Friday, September 23, 2016

Seca e eleições


Pedro J. Bondaczuk


A seca no Nordeste, tendo por conseqüência o doloroso drama da fome, que afeta a quase cinco milhões de sertanejos na região, vem sendo amplamente explorada por políticos --- governistas e da oposição --- como tema de campanha, com vistas às eleições de outubro próximo. Em vez de tomarem as providências cabíveis, para minorar o sofrimento desses brasileiros, pessoas inescrupulosas buscam tirar vantagens, objetivando conseguir os votos dos despreparados ou mal informados (infelizmente ainda a maioria) que os manterão encastelados no poder. Exageram os erros uns dos outros, (e não o problema, que por si só é gravíssimo) com a evidente finalidade de manipular a opinião pública.
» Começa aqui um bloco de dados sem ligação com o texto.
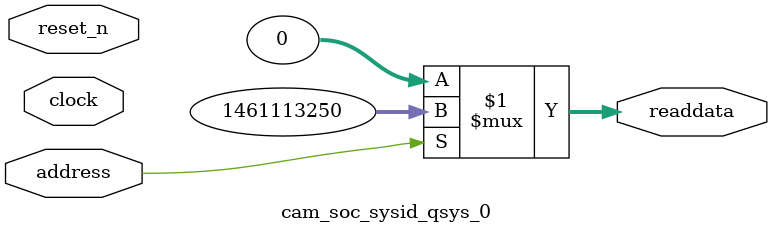
<source format=v>

`timescale 1ns / 1ps
// synthesis translate_on

// turn off superfluous verilog processor warnings 
// altera message_level Level1 
// altera message_off 10034 10035 10036 10037 10230 10240 10030 

module cam_soc_sysid_qsys_0 (
               // inputs:
                address,
                clock,
                reset_n,

               // outputs:
                readdata
             )
;

  output  [ 31: 0] readdata;
  input            address;
  input            clock;
  input            reset_n;

  wire    [ 31: 0] readdata;
  //control_slave, which is an e_avalon_slave
  assign readdata = address ? 1461113250 : 0;

endmodule




</source>
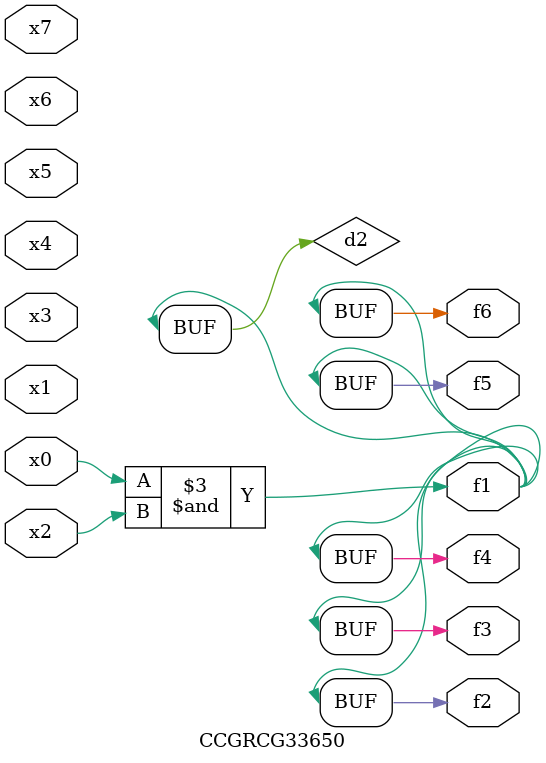
<source format=v>
module CCGRCG33650(
	input x0, x1, x2, x3, x4, x5, x6, x7,
	output f1, f2, f3, f4, f5, f6
);

	wire d1, d2;

	nor (d1, x3, x6);
	and (d2, x0, x2);
	assign f1 = d2;
	assign f2 = d2;
	assign f3 = d2;
	assign f4 = d2;
	assign f5 = d2;
	assign f6 = d2;
endmodule

</source>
A oposição, por exemplo, acusa o governo de nada ter feito para prevenir o drama, já que em setembro do ano passado sabia que haveria seca na região, em conseqüência do fenômeno climático El Niño. A acusação, no entanto, não é de todo procedente. É certo que faltou presteza no atendimento dos flagelados, provavelmente em decorrência do excesso de burocracia, este mal que tanto azucrina a vida pública brasileira. Não se agiu, como se deveria, em sentido preventivo, mesmo existindo recursos para isso.
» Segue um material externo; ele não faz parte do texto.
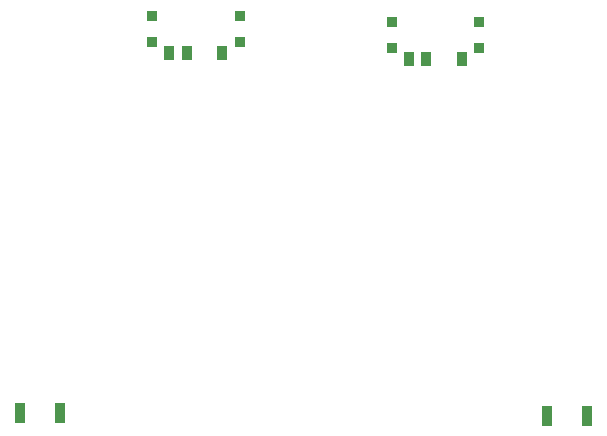
<source format=gtp>
G04 #@! TF.GenerationSoftware,KiCad,Pcbnew,6.0.5*
G04 #@! TF.CreationDate,2022-08-03T13:04:35-04:00*
G04 #@! TF.ProjectId,sweep-high,73776565-702d-4686-9967-682e6b696361,rev?*
G04 #@! TF.SameCoordinates,Original*
G04 #@! TF.FileFunction,Paste,Top*
G04 #@! TF.FilePolarity,Positive*
%FSLAX46Y46*%
G04 Gerber Fmt 4.6, Leading zero omitted, Abs format (unit mm)*
G04 Created by KiCad (PCBNEW 6.0.5) date 2022-08-03 13:04:35*
%MOMM*%
%LPD*%
G01*
G04 APERTURE LIST*
%ADD10R,0.900000X0.900000*%
%ADD11R,0.900000X1.250000*%
%ADD12R,0.900000X1.700000*%
G04 APERTURE END LIST*
D10*
X136902000Y-82890000D03*
X136902000Y-85090000D03*
X144302000Y-85090000D03*
X144302000Y-82890000D03*
D11*
X142852000Y-86065000D03*
X139852000Y-86065000D03*
X138352000Y-86065000D03*
D12*
X125694000Y-116502000D03*
X129094000Y-116502000D03*
X170347840Y-116756000D03*
X173747840Y-116756000D03*
D10*
X164571840Y-85598000D03*
X164571840Y-83398000D03*
X157171840Y-83398000D03*
X157171840Y-85598000D03*
D11*
X163121840Y-86573000D03*
X160121840Y-86573000D03*
X158621840Y-86573000D03*
M02*

</source>
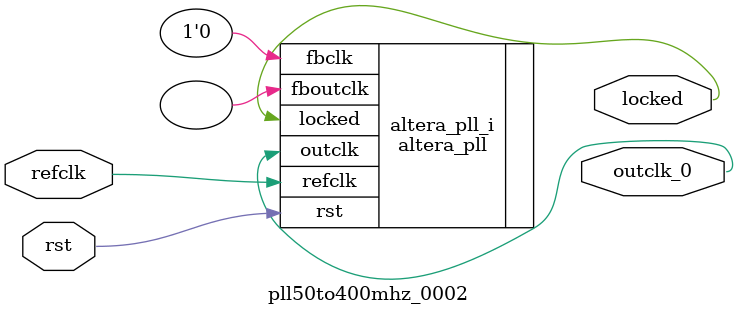
<source format=v>
`timescale 1ns/10ps
module  pll50to400mhz_0002(

	// interface 'refclk'
	input wire refclk,

	// interface 'reset'
	input wire rst,

	// interface 'outclk0'
	output wire outclk_0,

	// interface 'locked'
	output wire locked
);

	altera_pll #(
		.fractional_vco_multiplier("false"),
		.reference_clock_frequency("50.0 MHz"),
		.operation_mode("direct"),
		.number_of_clocks(1),
		.output_clock_frequency0("400.000000 MHz"),
		.phase_shift0("0 ps"),
		.duty_cycle0(50),
		.output_clock_frequency1("0 MHz"),
		.phase_shift1("0 ps"),
		.duty_cycle1(50),
		.output_clock_frequency2("0 MHz"),
		.phase_shift2("0 ps"),
		.duty_cycle2(50),
		.output_clock_frequency3("0 MHz"),
		.phase_shift3("0 ps"),
		.duty_cycle3(50),
		.output_clock_frequency4("0 MHz"),
		.phase_shift4("0 ps"),
		.duty_cycle4(50),
		.output_clock_frequency5("0 MHz"),
		.phase_shift5("0 ps"),
		.duty_cycle5(50),
		.output_clock_frequency6("0 MHz"),
		.phase_shift6("0 ps"),
		.duty_cycle6(50),
		.output_clock_frequency7("0 MHz"),
		.phase_shift7("0 ps"),
		.duty_cycle7(50),
		.output_clock_frequency8("0 MHz"),
		.phase_shift8("0 ps"),
		.duty_cycle8(50),
		.output_clock_frequency9("0 MHz"),
		.phase_shift9("0 ps"),
		.duty_cycle9(50),
		.output_clock_frequency10("0 MHz"),
		.phase_shift10("0 ps"),
		.duty_cycle10(50),
		.output_clock_frequency11("0 MHz"),
		.phase_shift11("0 ps"),
		.duty_cycle11(50),
		.output_clock_frequency12("0 MHz"),
		.phase_shift12("0 ps"),
		.duty_cycle12(50),
		.output_clock_frequency13("0 MHz"),
		.phase_shift13("0 ps"),
		.duty_cycle13(50),
		.output_clock_frequency14("0 MHz"),
		.phase_shift14("0 ps"),
		.duty_cycle14(50),
		.output_clock_frequency15("0 MHz"),
		.phase_shift15("0 ps"),
		.duty_cycle15(50),
		.output_clock_frequency16("0 MHz"),
		.phase_shift16("0 ps"),
		.duty_cycle16(50),
		.output_clock_frequency17("0 MHz"),
		.phase_shift17("0 ps"),
		.duty_cycle17(50),
		.pll_type("General"),
		.pll_subtype("General")
	) altera_pll_i (
		.rst	(rst),
		.outclk	({outclk_0}),
		.locked	(locked),
		.fboutclk	( ),
		.fbclk	(1'b0),
		.refclk	(refclk)
	);
endmodule


</source>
Os governistas, por seu turno, exageram a participação do Movimento dos Trabalhadores Rurais Sem-Terra nos saques ocorridos em armazéns e supermercados, insuflando os desesperados flagelados a cometerem esse delito. O MST não é integrado por "santos", é óbvio. Tem, evidentemente, explorado politicamente o problema, como fazem seus adversários. É culpado por esse desrespeito ao patrimônio alheio e, portanto, cúmplice, quando não agente direto, do crime. Mas longe das proporções apontadas.

Relatório da Polícia Militar no Nordeste, divulgado no dia 26 pelo jornal Folha de São Paulo, dá conta de que, em apenas nove dos 46 saques ocorridos na região, houve a interferência dos sem-terra. Claro que se trata de questão de princípio, de respeito à lei, e não de números. Mas é evidente a exploração política desses episódios, para jogar a opinião pública contra determinado candidato à Presidência, no caso o petista Luís Inácio Lula da Silva, que por sinal se opõe a essa atitude.

Melhor fariam as duas partes se agissem como vêm fazendo milhares de pessoas e entidades, a maioria anônimos, promovendo campanhas de arrecadação de alimentos e medicamentos para socorrer os irmãos nordestinos. E não se trata de caridade, conforme alguns insinuam. É genuíno, espontâneo e louvável ato de solidariedade humana.

É até redundante dizer da necessidade de uma solução definitiva para o problema da seca. Este poderia ter sido equacionado, ou pelo menos reduzido, há tempos, desde o início do século, caso não houvesse quem se beneficiasse da desgraça alheia.

Gerações e mais gerações de brasileiros têm ouvido falar desse flagelo, sem que nada de eficaz tenha sido feito a respeito. Cria-se, aqui ou ali, uma ou outra frente de trabalho, sabidamente ineficaz. Distribuem-se minguadas rações de comida, que mal dão para manter uma pessoa viva por um mês. E, muitas vezes, nem isso é feito, deixando o sertanejo relegado ao próprio destino. Planos contra a seca existem em profusão, como o de perfuração de poços artesianos nas zonas mais críticas, o do desvio do Rio São Francisco para essas áreas e tantos outros projetos factíveis, relativamente baratos, mas que nunca saem do papel.

Políticos cínicos temem perder seu "cabo eleitoral" preferido. Sem sermos pessimistas, todos temos a íntima convicção de que outras tantas secas virão, trazendo as mesmíssimas conseqüências sociais da atual, sem que nada de eficaz e competente seja feito em favor da sofrida e valente população nordestina. Espertalhões inescrupulosos continuarão explorando, sem nenhuma cerimônia, essa tremenda tragédia humana, convencendo os inocentes úteis a lhe darem seus votos, e estes darão, os mantendo na vida pública por anos a fio, quando deveriam banir essa corja, que não tem censo cívico, responsabilidade ou a mínima consideração pelo sofrimento alheio.

(Texto escrito em 26 de maio de 1998 e publicado como editorial na Folha do Taquaral).